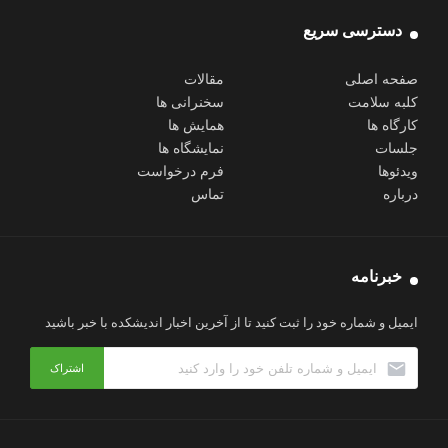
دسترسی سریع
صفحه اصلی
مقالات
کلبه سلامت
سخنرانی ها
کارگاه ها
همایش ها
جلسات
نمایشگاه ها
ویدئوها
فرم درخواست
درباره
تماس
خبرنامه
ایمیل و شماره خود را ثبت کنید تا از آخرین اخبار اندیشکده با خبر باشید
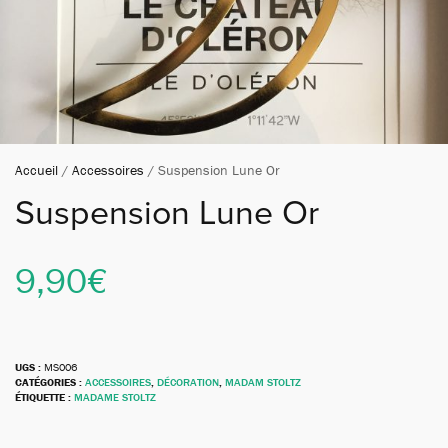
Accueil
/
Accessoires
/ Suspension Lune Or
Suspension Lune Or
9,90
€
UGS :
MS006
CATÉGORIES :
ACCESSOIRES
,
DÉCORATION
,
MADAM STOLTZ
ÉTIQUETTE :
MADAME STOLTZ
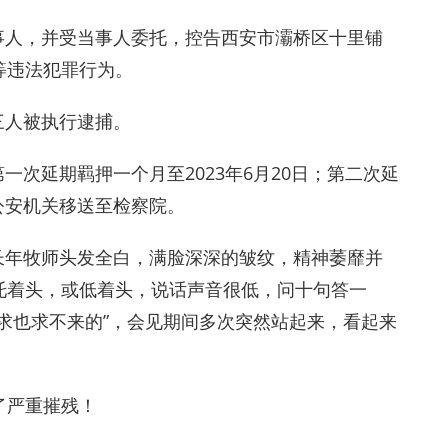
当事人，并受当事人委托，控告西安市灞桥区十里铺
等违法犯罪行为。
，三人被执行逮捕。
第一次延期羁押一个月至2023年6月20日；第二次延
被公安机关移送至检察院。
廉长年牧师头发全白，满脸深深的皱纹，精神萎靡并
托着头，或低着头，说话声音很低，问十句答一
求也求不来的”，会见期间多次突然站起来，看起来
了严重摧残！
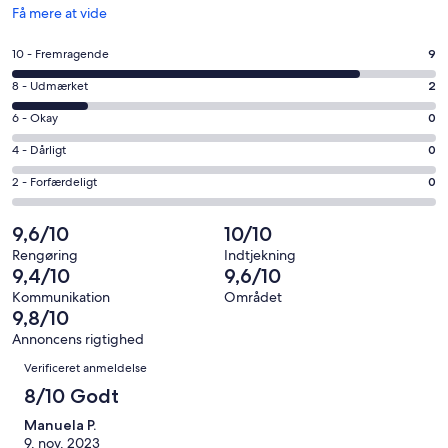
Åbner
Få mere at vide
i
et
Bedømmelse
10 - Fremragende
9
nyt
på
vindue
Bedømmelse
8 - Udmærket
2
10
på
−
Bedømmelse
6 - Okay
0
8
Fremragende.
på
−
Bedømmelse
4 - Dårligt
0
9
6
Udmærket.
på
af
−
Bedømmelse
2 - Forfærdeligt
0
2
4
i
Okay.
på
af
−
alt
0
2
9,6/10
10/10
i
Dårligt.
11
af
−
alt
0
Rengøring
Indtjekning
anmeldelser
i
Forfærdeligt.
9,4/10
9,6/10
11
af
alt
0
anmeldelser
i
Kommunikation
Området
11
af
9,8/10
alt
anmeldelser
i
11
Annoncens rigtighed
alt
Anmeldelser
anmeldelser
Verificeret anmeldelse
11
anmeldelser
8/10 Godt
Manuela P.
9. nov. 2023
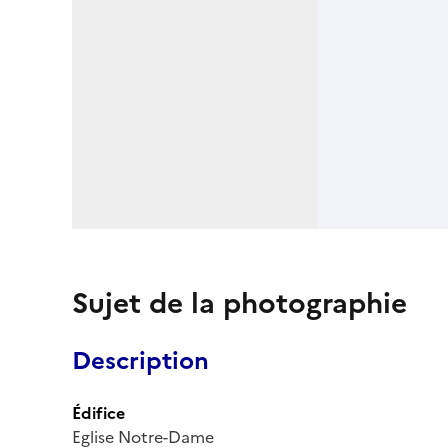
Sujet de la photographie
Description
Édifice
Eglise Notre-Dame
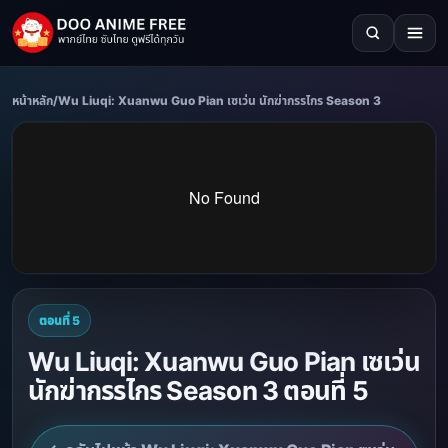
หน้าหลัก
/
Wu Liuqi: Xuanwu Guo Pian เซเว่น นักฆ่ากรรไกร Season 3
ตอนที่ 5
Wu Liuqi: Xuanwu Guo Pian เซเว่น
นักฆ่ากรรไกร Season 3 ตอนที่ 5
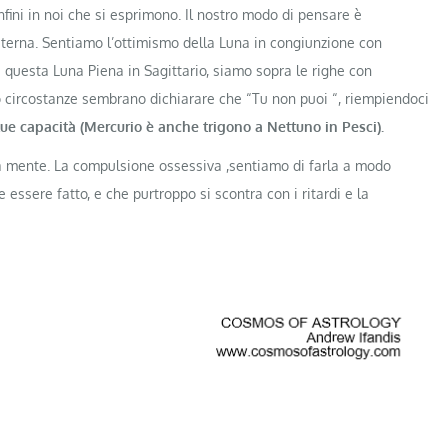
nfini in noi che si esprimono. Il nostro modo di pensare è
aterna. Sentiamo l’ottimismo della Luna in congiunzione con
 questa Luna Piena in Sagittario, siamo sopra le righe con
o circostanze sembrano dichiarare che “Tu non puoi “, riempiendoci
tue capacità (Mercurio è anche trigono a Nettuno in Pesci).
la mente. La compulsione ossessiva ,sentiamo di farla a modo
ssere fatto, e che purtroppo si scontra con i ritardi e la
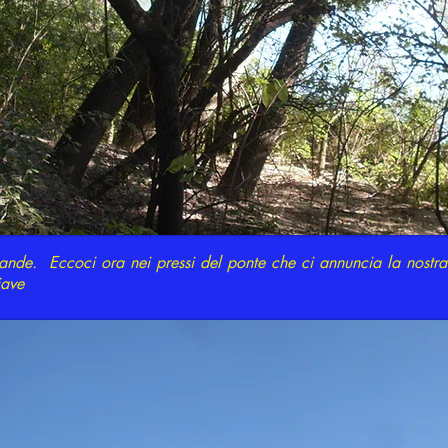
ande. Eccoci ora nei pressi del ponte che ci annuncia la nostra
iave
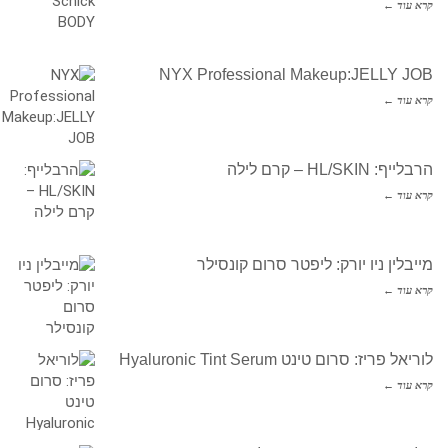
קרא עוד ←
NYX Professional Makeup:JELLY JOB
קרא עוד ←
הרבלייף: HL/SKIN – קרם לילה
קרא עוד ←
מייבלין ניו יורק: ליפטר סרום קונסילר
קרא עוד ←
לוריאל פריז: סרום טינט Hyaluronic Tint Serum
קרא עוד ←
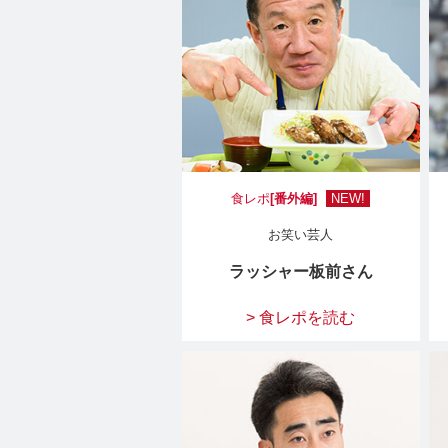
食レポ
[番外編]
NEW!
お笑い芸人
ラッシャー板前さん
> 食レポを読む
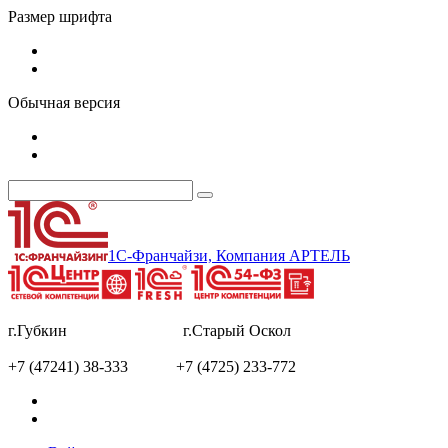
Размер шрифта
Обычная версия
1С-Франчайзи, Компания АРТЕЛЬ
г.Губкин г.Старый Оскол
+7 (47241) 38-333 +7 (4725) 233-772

────────

For the data above, set down exactly the lines from the line with "9. nov. 2023" to the line with "г.Губкин г.Старый Оскол", both included, leaving pictures out.

PROBLEM SOLUTION:
9. nov. 2023
Sujet de la photographie
Description
Édifice
Eglise Notre-Dame
หน้าหลัก
/
Wu Liuqi: Xuanwu Guo Pian เซเว่น นักฆ่ากรรไกร Season 3
ตอนที่ 5
Wu Liuqi: Xuanwu Guo Pian เซเว่น
นักฆ่ากรรไกร Season 3 ตอนที่ 5
nfini in noi che si esprimono. Il nostro modo di pensare è
aterna. Sentiamo l’ottimismo della Luna in congiunzione con
 questa Luna Piena in Sagittario, siamo sopra le righe con
o circostanze sembrano dichiarare che “Tu non puoi “, riempiendoci
tue capacità (Mercurio è anche trigono a Nettuno in Pesci).
la mente. La compulsione ossessiva ,sentiamo di farla a modo
ssere fatto, e che purtroppo si scontra con i ritardi e la
ande. Eccoci ora nei pressi del ponte che ci annuncia la nostra
iave
קרא עוד ←
NYX Professional Makeup:JELLY JOB
קרא עוד ←
הרבלייף: HL/SKIN – קרם לילה
קרא עוד ←
מייבלין ניו יורק: ליפטר סרום קונסילר
קרא עוד ←
לוריאל פריז: סרום טינט Hyaluronic Tint Serum
קרא עוד ←
食レポ
[番外編]
NEW!
お笑い芸人
ラッシャー板前さん
> 食レポを読む
Размер шрифта
Обычная версия
1С-Франчайзи, Компания АРТЕЛЬ
г.Губкин г.Старый Оскол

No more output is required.